As more prolonged or higher temperature roasts give a darker bean, the color of the roasted bean can indicate the degree of roasting, with the terms ‘light’, ‘medium’, and ‘dark’ used to describe the roast level (Figure 5). Additionally, the bean color correlates well with sensory attributes, allowing the color to indicate the sensory attributes caused by the roasting process [90]. The roasting process causes the roasted bean to increase in volume (50–100%) and lose weight (15–22%) [90]. The change in volume and the degree of roasting influences the uniformity of the grind size [12]. Darker roasts reduce the uniformity of the pores and increase the brittleness of the roasted bean, resulting in a less uniform grind distribution [12]. Lighter roasts provide a more consistent ground size distribution, as the pore sizes remain more uniform [12].

Figure 5

Illustration of coffee bean roast color demonstrating the color of the beans and grounds at different roast levels.

(Source texts of formatted documents)

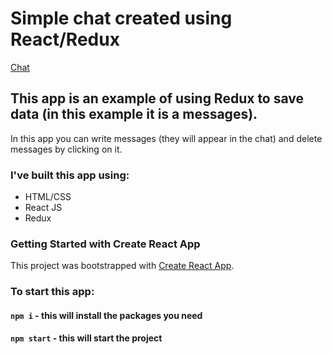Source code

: # Simple chat created using React/Redux

[Chat](https://zhannapopenko.github.io/chat/)
## This app is an example of using Redux to save data (in this example it is a messages).

In this app you can write messages (they will appear in the chat) and delete messages by clicking on it.

### I've built this app using:

- HTML/CSS
- React JS
- Redux

### Getting Started with Create React App

This project was bootstrapped with [Create React App](https://github.com/facebook/create-react-app).
### To start this app:

#### `npm i` - this will install the packages you need
#### `npm start` - this will start the project

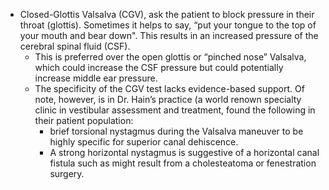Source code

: - Closed-Glottis Valsalva (CGV),  ask the patient to block pressure in their throat (glottis). Sometimes it helps to say, “put your tongue to the top of your mouth and bear down". This results in an increased pressure of the cerebral spinal fluid (CSF).
	- This is preferred over the open glottis or “pinched nose” Valsalva, which could increase the CSF pressure but could potentially increase middle ear pressure.
	- The specificity of the CGV test lacks evidence-based support. Of note, however, is in Dr. Hain’s practice (a world renown specialty clinic in vestibular assessment and treatment, found the following in their patient population:
		- brief torsional nystagmus during the Valsalva maneuver to be highly specific for superior canal dehiscence.
		- A strong horizontal nystagmus is suggestive of a horizontal canal fistula such as might result from a cholesteatoma or fenestration surgery.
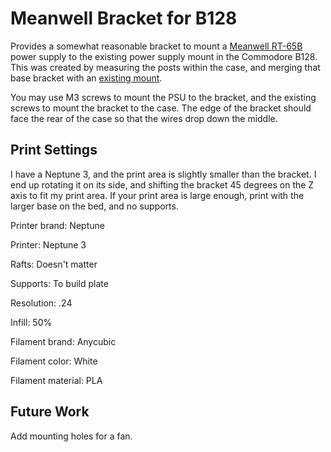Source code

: # Meanwell Bracket for B128

Provides a somewhat reasonable bracket to mount a 
[Meanwell RT-65B](https://www.meanwell.com/productPdf.aspx?i=484)
power supply to the existing power supply mount in the Commodore B128. This was
created by measuring the posts within the case, and merging that base bracket
with an [existing mount](https://www.thingiverse.com/thing:4789768).

You may use M3 screws to mount the PSU to the bracket, and the existing screws
to mount the bracket to the case. The edge of the bracket should face the rear
of the case so that the wires drop down the middle.

## Print Settings

I have a Neptune 3, and the print area is slightly smaller than the bracket. I
end up rotating it on its side, and shifting the bracket 45 degrees on the Z
axis to fit my print area. If your print area is large enough, print with the
larger base on the bed, and no supports.

Printer brand: Neptune

Printer: Neptune 3

Rafts: Doesn't matter

Supports: To build plate

Resolution: .24

Infill: 50%

Filament brand: Anycubic

Filament color: White

Filament material: PLA

## Future Work

Add mounting holes for a fan.
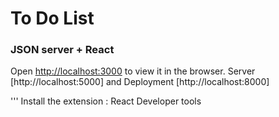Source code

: # To Do List

### JSON server + React

Open [http://localhost:3000](http://localhost:3000) to view it in the browser.
Server [http://localhost:5000] and Deployment [http://localhost:8000]

'''
Install the extension : React Developer tools

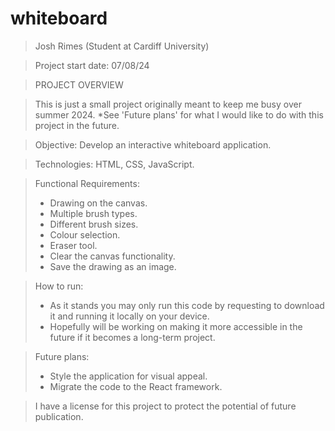 # whiteboard

>Josh Rimes (Student at Cardiff University)

>Project start date: 07/08/24

>PROJECT OVERVIEW

>This is just a small project originally meant to keep me busy over summer 2024. *See 'Future plans' for what I would like to do with this project in the future. 

>Objective: Develop an interactive whiteboard application.

>Technologies: HTML, CSS, JavaScript.

>Functional Requirements:
> - Drawing on the canvas.
> - Multiple brush types.
> - Different brush sizes.
> - Colour selection.
> - Eraser tool.
> - Clear the canvas functionality.
> - Save the drawing as an image.

>How to run:
> - As it stands you may only run this code by requesting to download it and running it locally on your device.
> - Hopefully will be working on making it more accessible in the future if it becomes a long-term project.

>Future plans:
> - Style the application for visual appeal.
> - Migrate the code to the React framework.

> I have a license for this project to protect the potential of future publication.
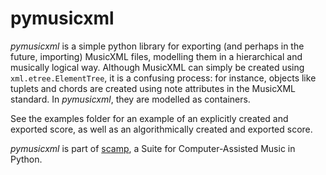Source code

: # pymusicxml

_pymusicxml_ is a simple python library for exporting (and perhaps in the future, importing) MusicXML files, modelling 
them in a hierarchical and musically logical way. Although MusicXML can simply be created using `xml.etree.ElementTree`,
it is a confusing process: for instance, objects like tuplets and chords are created using note attributes in the 
MusicXML standard. In _pymusicxml_, they are modelled as containers.

See the examples folder for an example of an explicitly created and exported score, as well as an algorithmically 
created and exported score.

_pymusicxml_ is part of [scamp](https://sr.ht/~marcevanstein/scamp/), a Suite for Computer-Assisted Music in Python.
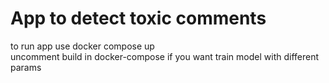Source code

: # App to detect toxic comments

to run app use docker compose up\
uncomment build in docker-compose if you want train model with different params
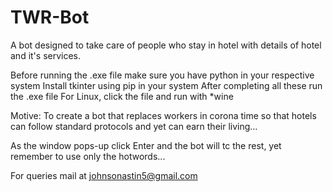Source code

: # TWR-Bot
A bot designed to take care of people who stay in hotel with details of hotel and it's services.

Before running the .exe file make sure you have python in your respective system
Install tkinter using pip in your system
After completing all these run the .exe file
For Linux, click the file and run with *wine

Motive:
To create a bot that replaces workers in corona time so that hotels can follow standard protocols and yet can earn their living...

As the window pops-up click Enter and the bot will tc the rest, yet remember to use only the hotwords...

For queries mail at johnsonastin5@gmail.com 
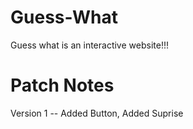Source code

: # Guess-What

Guess what is an interactive website!!!

# Patch Notes

Version 1 -- Added Button, Added Suprise
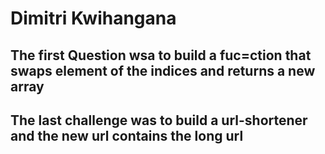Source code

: # Dimitri Kwihangana 

## The first Question wsa to build a fuc=ction that swaps element of the indices  and returns a new  array
## The last challenge was to build a url-shortener and the new url contains the long url
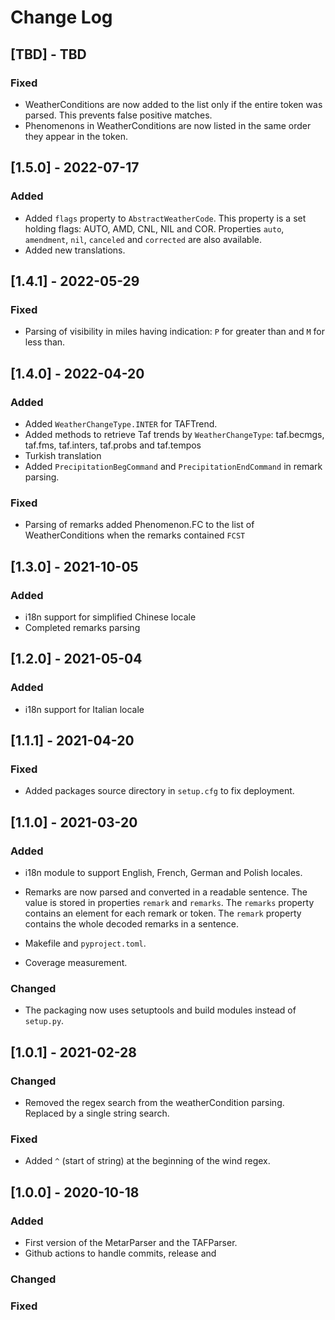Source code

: # Change Log 

## [TBD] - TBD

### Fixed

- WeatherConditions are now added to the list only if the entire token was parsed. This prevents false positive matches.
- Phenomenons in WeatherConditions are now listed in the same order they appear in the token.

## [1.5.0] - 2022-07-17

### Added

- Added `flags` property to `AbstractWeatherCode`. This property is a set holding flags: AUTO, AMD, CNL, NIL and COR. Properties `auto`, `amendment`, `nil`, `canceled` and `corrected` are also available.
- Added new translations.

## [1.4.1] - 2022-05-29

### Fixed

- Parsing of visibility in miles having indication: `P` for greater than and `M` for less than.

## [1.4.0] - 2022-04-20

### Added

- Added `WeatherChangeType.INTER` for TAFTrend.
- Added methods to retrieve Taf trends by `WeatherChangeType`: taf.becmgs, taf.fms, taf.inters, taf.probs and taf.tempos
- Turkish translation
- Added `PrecipitationBegCommand` and `PrecipitationEndCommand` in remark parsing.

### Fixed

- Parsing of remarks added Phenomenon.FC to the list of WeatherConditions when the remarks contained `FCST`

## [1.3.0] - 2021-10-05

### Added

- i18n support for simplified Chinese locale
- Completed remarks parsing

## [1.2.0] - 2021-05-04

### Added

- i18n support for Italian locale

## [1.1.1] - 2021-04-20

### Fixed

-   Added packages source directory in `setup.cfg` to fix deployment.   

## [1.1.0] - 2021-03-20

### Added

-   i18n module to support English, French, German and Polish locales.
-   Remarks are now parsed and converted in a readable sentence.
The value is stored in properties `remark` and `remarks`. The `remarks` property contains an element for each remark or
    token. The `remark` property contains the whole decoded remarks in a sentence.

-   Makefile and `pyproject.toml`.
    
-   Coverage measurement.

### Changed

-   The packaging now uses setuptools and build modules instead of `setup.py`.


## [1.0.1] - 2021-02-28

### Changed

-   Removed the regex search from the weatherCondition parsing.
Replaced by a single string search.
  
### Fixed

-   Added `^` (start of string) at the beginning of the wind regex.

## [1.0.0] - 2020-10-18

### Added

-   First version of the MetarParser and the TAFParser.
-   Github actions to handle commits, release and 

### Changed

### Fixed
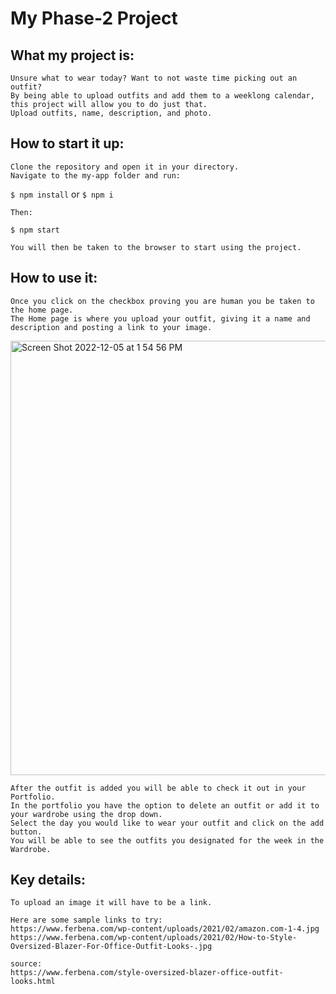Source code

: # My Phase-2 Project

## What my project is:
    Unsure what to wear today? Want to not waste time picking out an outfit? 
    By being able to upload outfits and add them to a weeklong calendar, this project will allow you to do just that.
    Upload outfits, name, description, and photo. 

## How to start it up:
    Clone the repository and open it in your directory. 
    Navigate to the my-app folder and run:
   `$ npm install` or `$ npm i`

    Then:
   `$ npm start` 

    You will then be taken to the browser to start using the project.


## How to use it:
    Once you click on the checkbox proving you are human you be taken to the home page.
    The Home page is where you upload your outfit, giving it a name and description and posting a link to your image.
        
<img width="695" alt="Screen Shot 2022-12-05 at 1 54 56 PM" src="https://user-images.githubusercontent.com/109253075/205719672-670217c9-cdf3-4f70-97a9-8a16ac76dc45.png">

    After the outfit is added you will be able to check it out in your Portfolio.
    In the portfolio you have the option to delete an outfit or add it to your wardrobe using the drop down.
    Select the day you would like to wear your outfit and click on the add button.
    You will be able to see the outfits you designated for the week in the Wardrobe.

## Key details:
    To upload an image it will have to be a link.
    
    Here are some sample links to try:
    https://www.ferbena.com/wp-content/uploads/2021/02/amazon.com-1-4.jpg
    https://www.ferbena.com/wp-content/uploads/2021/02/How-to-Style-Oversized-Blazer-For-Office-Outfit-Looks-.jpg

    source:
    https://www.ferbena.com/style-oversized-blazer-office-outfit-looks.html
























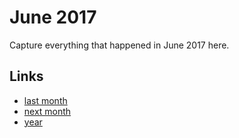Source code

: # June 2017

Capture everything that happened in June 2017 here.

## Links
- [last month](calendar/months/2017-05.md)
- [next month](calendar/months/2017-07.md)
- [year](calendar/years/2017.md)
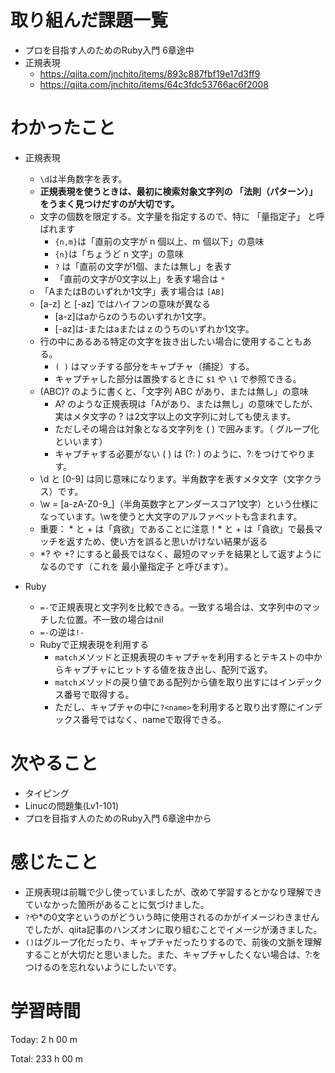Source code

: # 取り組んだ課題一覧
- プロを目指す人のためのRuby入門 6章途中
- 正規表現
    - https://qiita.com/jnchito/items/893c887fbf19e17d3ff9
    - https://qiita.com/jnchito/items/64c3fdc53766ac6f2008

# わかったこと
- 正規表現
    - `\d`は半角数字を表す。
    - **正規表現を使うときは、最初に検索対象文字列の 「法則（パターン）」 をうまく見つけだすのが大切です。**
    - 文字の個数を限定する。文字量を指定するので、特に 「量指定子」 と呼ばれます
        - `{n,m}`は「直前の文字が n 個以上、m 個以下」の意味
        - `{n}`は「ちょうど n 文字」の意味
        - `?` は「直前の文字が1個、または無し」を表す
        - 「直前の文字が0文字以上」を表す場合は `*`
    - 「AまたはBのいずれか1文字」表す場合は `[AB]`
    - [a-z] と [-az] ではハイフンの意味が異なる
        - [a-z]はaからzのうちのいずれか1文字。
        - [-az]は-またはaまたはｚのうちのいずれか1文字。
    - 行の中にあるある特定の文字を抜き出したい場合に使用することもある。
        - `( )` はマッチする部分をキャプチャ（捕捉）する。
        - キャプチャした部分は置換するときに `$1` や `\1` で参照できる。
    - (ABC)? のように書くと、「文字列 ABC があり、または無し」の意味
        - A? のような正規表現は「Aがあり、または無し」の意味でしたが、実はメタ文字の ? は2文字以上の文字列に対しても使えます。
        - ただしその場合は対象となる文字列を ( ) で囲みます。（ グループ化 といいます）
        - キャプチャする必要がない ( ) は (?: ) のように、?:をつけてやります。
    - \d と [0-9] は同じ意味になります。半角数字を表すメタ文字（文字クラス）です。
    - \w = [a-zA-Z0-9_]（半角英数字とアンダースコア1文字）という仕様になっています。\wを使うと大文字のアルファベットも含まれます。
    - 重要： * と + は「貪欲」であることに注意！* と + は「貪欲」で最長マッチを返すため、使い方を誤ると思いがけない結果が返る
    - *? や +? にすると最長ではなく、最短のマッチを結果として返すようになるのです（これを 最小量指定子 と呼びます）。

- Ruby
    - `=-`で正規表現と文字列を比較できる。一致する場合は、文字列中のマッチした位置。不一致の場合はnil
    - `=-`の逆は`!-`
    - Rubyで正規表現を利用する
        - `match`メソッドと正規表現のキャプチャを利用するとテキストの中からキャプチャにヒットする値を抜き出し、配列で返す。
        - `match`メソッドの戻り値である配列から値を取り出すにはインデックス番号で取得する。
        - ただし、キャプチャの中に`?<name>`を利用すると取り出す際にインデックス番号ではなく、nameで取得できる。

# 次やること
- タイピング
- Linucの問題集(Lv1-101)
- プロを目指す人のためのRuby入門 6章途中から 

# 感じたこと
- 正規表現は前職で少し使っていましたが、改めて学習するとかなり理解できていなかった箇所があることに気づけました。
- `?`や*の0文字というのがどういう時に使用されるのかがイメージわきませんでしたが、qiita記事のハンズオンに取り組むことでイメージが湧きました。
- `()`はグループ化だったり、キャプチャだったりするので、前後の文脈を理解することが大切だと思いました。また、キャプチャしたくない場合は、?:をつけるのを忘れないようにしたいです。

# 学習時間
Today: 2 h 00 m

Total: 233 h 00 m










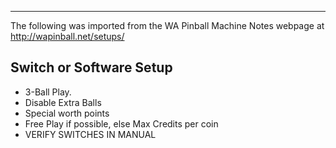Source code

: ***
The following was imported from the WA Pinball Machine Notes webpage at http://wapinball.net/setups/
## Switch or Software Setup
-   3-Ball Play.
-   Disable Extra Balls
-   Special worth points
-   Free Play if possible, else Max Credits per coin
-   VERIFY SWITCHES IN MANUAL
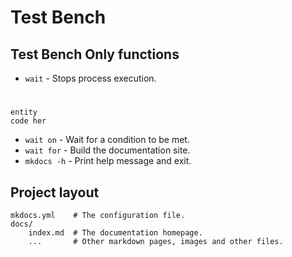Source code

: # Test Bench

## Test Bench Only functions

* `wait` - Stops process execution.
#
    entity
    code her

* `wait on` - Wait for a condition to be met.
* `wait for` - Build the documentation site.
* `mkdocs -h` - Print help message and exit.

## Project layout

    mkdocs.yml    # The configuration file.
    docs/
        index.md  # The documentation homepage.
        ...       # Other markdown pages, images and other files.
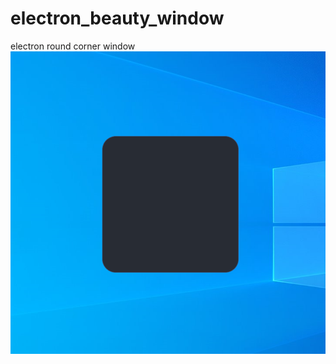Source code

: # electron_beauty_window
electron round corner window
![alt text](https://github.com/randm2001/electron_beauty_window/raw/main/pic.png)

— AIM OF THE TASK —
Output, word for word, the part of the coffee roasting passage between "As more prolonged" and "more uniform [12].", inclusive.

— SOLUTION TO THE EXERCISE —
As more prolonged or higher temperature roasts give a darker bean, the color of the roasted bean can indicate the degree of roasting, with the terms ‘light’, ‘medium’, and ‘dark’ used to describe the roast level (Figure 5). Additionally, the bean color correlates well with sensory attributes, allowing the color to indicate the sensory attributes caused by the roasting process [90]. The roasting process causes the roasted bean to increase in volume (50–100%) and lose weight (15–22%) [90]. The change in volume and the degree of roasting influences the uniformity of the grind size [12]. Darker roasts reduce the uniformity of the pores and increase the brittleness of the roasted bean, resulting in a less uniform grind distribution [12]. Lighter roasts provide a more consistent ground size distribution, as the pore sizes remain more uniform [12].